I’m rarely comfortable being categorical when talking about software engineering – there are usually too many variables, and too many specific circumstances for blanket assertions to be of use. But I can state with certainty that the “Accept-Language” header works these days, and any case where it doesn’t can (and will) be considered an error on the part of the browser vendor.

In two and a half years of running as an international site, we’ve only ever had one case where it didn’t work. Helio, a cellphone company, had a browser which was custom-built for them in Korea, and had its “Accept-Language” header hard-coded to always request Korean, something which led to much confusion for the Flickr users amongst their American customers.

When we alerted Helio to the problem, however, they were highly responsive – the next release of their software returned the correct value.

Location != Language

Perhaps driven by their superstitious fear of Accept-Language, many developers fall back on other means of determining their visitors’ preferred language. Top of the list is IP-detection – pinpointing the visitor’s current location using a lookup database. This isn’t necessarily a terrible solution, but it’s prone to a couple of problems.

Firstly, even the best IP location databases contain mistakes, or outdated information where netblocks have been reassigned over time.

Secondly, if you only rely on IP detection in order to provide language, travelers will often be highly confused when they reach their destination, connect to your site and are greeted with a language they don’t speak. This can be especially disconcerting if you’ve been using a site regularly for years. This error is easily avoided, simply by applying a cookie the first time you pick a language for a user. By using a cookie, you can guarantee a consistent experience, regardless of where in the world a laptop happens to fly.

None of this is to say that IP detection doesn’t have its place. It’s a useful fallback if you come across a user-agent that doesn’t send Accept-Language, or you have a specific case where you believe you can’t trust the header. But it general it should be just that – a fallback.

Always an option…

To guard against any possibility that you’ll detect the wrong language for a user, it doesn’t hurt to always provide language-switching as an option on every page.

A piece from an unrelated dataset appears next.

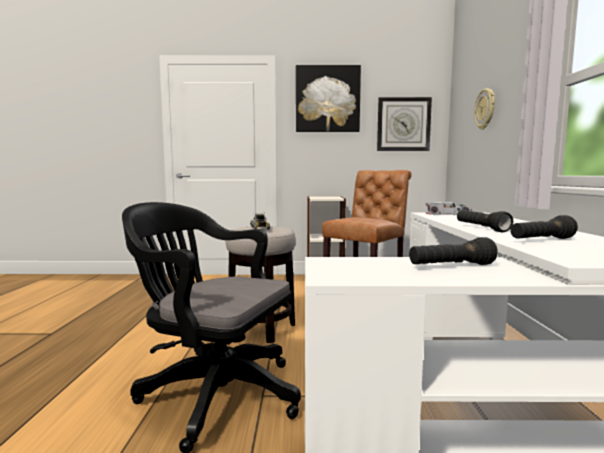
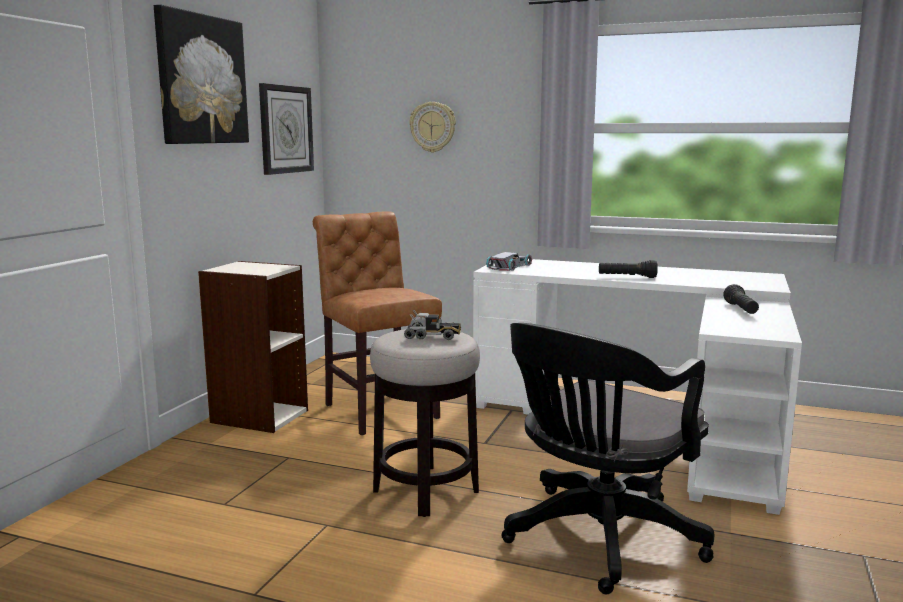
camera: 70 degrees left, 5 degrees up
(541, 240) = (695, 278): black flashlight -> none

You’ll see that we do that on Flickr (with the exception of Organizr)…

You’ll notice that we always render the language in its native name, so that people can find their preferred language, even if they understand nothing else on the page.

Rights and Wrongs

“But!” some of you will cry. “We are a site that deals with media content. There are rights issues and legal constraints – we have to send people in France to our French site”…

…which nicely brings me to the last point of this post. Many global sites will find themselves dealing with various jurisdictional concerns. There’s no reason, however, that the “legal” logic in your code needs to be tied to the interface presentation.

Whilst certain legal texts (Terms and Conditions, etc) can provide interesting challenges, if you keep presentation as an entirely separate consideration from jurisdiction, it’s much easier to provide everyone with the best possible experience, regardless of where they are and what language they speak.

In Summary

All the above can be reduced to a very simple set of points to cut-out-and-keep for the next time you’re asked to create a Global version of a website.

  • Use Accept-Language – it just works
  • Use IP detection as a fallback for language, or a separate test to determine jurisdiction
  • Cookie your visitors’ language preferences, so you are consistent
  • Provide a simple way to switch language, everywhere
  • Treat language and compliance issues as two entirely separate problems

…at least, that’s how we’ve been doing it on Flickr for two and a half years, and it’s worked out pretty well for us so far.